Lexical Analysis in 11l / Хабр

This article discusses the lexical analyzer, which is an integral part of any compiler.

The task of the lexical analyzer is to split the source code of the program into tokens.

So for example the code

print(1 + 2)

will be tokenized as
print, (, 1, +, 2 and )

Significance of indentation

Historically, compilers for most programming languages strip away all whitespace characters such as space, tab, and newline.
What does this mean? It means the compiler sees the source code like this:

if (foo)
   if (bar)
      m1();
else
   m2();

↓
if, (, foo, ), if, (, bar, ), m1, (, ), ;, else, m2, (, ), ;

This code is taken from the Nemerle programming language documentation. It contains a so-called dangling else bug: when looking at this code, you might think that the “else” branch refers to the condition “foo”, whereas in programming languages with C-like syntax (including C++, C#, Java and others) the “else” branch refers to the condition “bar”.
As a solution to this problem, the developers of the Nemerle language introduced a rule that an “if” statement must always have an “else” branch, and if the “else” branch is not required, then the “when” statement should be used instead of “if”.
In many new programming languages, such as Swift, Rust, and Go, the use of curly braces is mandatory even if the body of the “if” [or other control statement] is only one line. When curly braces are used, the problem disappears:

if (foo) {
   if (bar) {
      m1();
   }
}
else {
   m2();
}

Some coding standards, for example those from Oracle, from Stanford University or Carnegie Mellon University, require the bodies of “if” and “else” statements to be enclosed in curly braces, to avoid the possibility of this bug:

int login;

if (invalid_login())
    login = 0;
else
    printf("Login is valid\n");
    login = 1;

Here the line login = 1; will be executed in any case, no matter what value is returned by the invalid_login function.

But in both of the above cases, the problem is not at all that “if” [allowing an “else” branch to be either absent or present] expresses the wrong logic, or even that the curly braces were forgotten: it is… the discrepancy between the way this code is perceived by the human programmer and by the compiler. A human being perceives block boundaries visually, using indentation as a guide; but the compiler makes use of symbols [which a human hardly notices]. What is more, the compiler [for C/C++, C#, Java, Nemerle, etc.] treats all whitespace characters in the same way, and, thus, completely ignores the indentation. This is where the root of the problem lies: the compiler and the human see code like this differently.

And to solve this problem, the compiler must somehow take indentation into account [so that the code examples given earlier either work as the programmer expects, or give an error at the compilation stage (or at least a warning)].

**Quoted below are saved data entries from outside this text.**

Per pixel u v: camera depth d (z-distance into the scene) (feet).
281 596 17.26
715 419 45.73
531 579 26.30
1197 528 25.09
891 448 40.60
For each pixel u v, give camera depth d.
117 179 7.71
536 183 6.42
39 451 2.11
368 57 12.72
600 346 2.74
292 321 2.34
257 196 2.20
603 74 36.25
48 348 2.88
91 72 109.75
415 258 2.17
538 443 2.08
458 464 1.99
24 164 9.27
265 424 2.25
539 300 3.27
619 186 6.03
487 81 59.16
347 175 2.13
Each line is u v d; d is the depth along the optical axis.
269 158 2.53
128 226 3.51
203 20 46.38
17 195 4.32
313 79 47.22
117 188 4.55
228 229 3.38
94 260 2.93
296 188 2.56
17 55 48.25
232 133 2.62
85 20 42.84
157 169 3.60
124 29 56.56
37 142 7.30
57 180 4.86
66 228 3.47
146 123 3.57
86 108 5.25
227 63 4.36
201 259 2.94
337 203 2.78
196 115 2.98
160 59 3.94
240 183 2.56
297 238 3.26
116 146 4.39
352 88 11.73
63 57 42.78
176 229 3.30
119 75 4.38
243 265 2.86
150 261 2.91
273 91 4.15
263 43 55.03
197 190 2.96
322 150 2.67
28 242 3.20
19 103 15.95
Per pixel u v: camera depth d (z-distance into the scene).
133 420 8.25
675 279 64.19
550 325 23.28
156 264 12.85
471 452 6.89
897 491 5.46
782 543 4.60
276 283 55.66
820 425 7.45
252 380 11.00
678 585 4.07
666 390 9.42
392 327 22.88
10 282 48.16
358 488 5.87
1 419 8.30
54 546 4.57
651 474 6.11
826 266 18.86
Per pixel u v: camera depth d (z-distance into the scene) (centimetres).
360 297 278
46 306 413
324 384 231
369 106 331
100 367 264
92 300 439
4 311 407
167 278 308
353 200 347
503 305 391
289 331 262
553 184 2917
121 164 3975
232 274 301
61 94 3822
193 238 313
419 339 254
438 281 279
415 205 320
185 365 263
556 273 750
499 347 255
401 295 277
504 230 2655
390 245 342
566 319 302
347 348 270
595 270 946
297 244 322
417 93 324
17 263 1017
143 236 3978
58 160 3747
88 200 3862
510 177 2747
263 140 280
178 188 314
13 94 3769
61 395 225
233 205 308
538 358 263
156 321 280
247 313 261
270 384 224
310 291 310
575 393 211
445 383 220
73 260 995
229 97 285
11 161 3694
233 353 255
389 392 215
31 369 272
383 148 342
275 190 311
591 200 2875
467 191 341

For this reason, it was decided to provide the new programming language 11l with a lexical analyzer that takes indentation into account.

Now let's look at the implementation process. A brief description of the algorithm for parsing indentation is given in the Python programming language documentation. In short, the algorithm works like this: at the beginning of each line, the indentation level is compared to the value on the top of a special stack. If it is larger, then it is pushed onto the stack and the lexer generates an INDENT token. If it is smaller, then all values exceeding the current line indentation level are removed from the stack and a DEDENT token is generated for each value removed. Further, at the end of the source file, a DEDENT is generated for each value remaining on the stack.

In addition to the fact that the lexical analyzer of the 11l language takes indentation into account, like the lexical analyzer of the Python language, the new language adds support for curly braces, which makes it possible to write code on one line or without indentation:

With indentation:

fn sum(a, b)
   return a + b

On one line:

fn sum(a, b) {return a + b}

Without indentation:

fn sum(a, b)
{
return a + b
}

In addition, code can be written using both indention and curly braces.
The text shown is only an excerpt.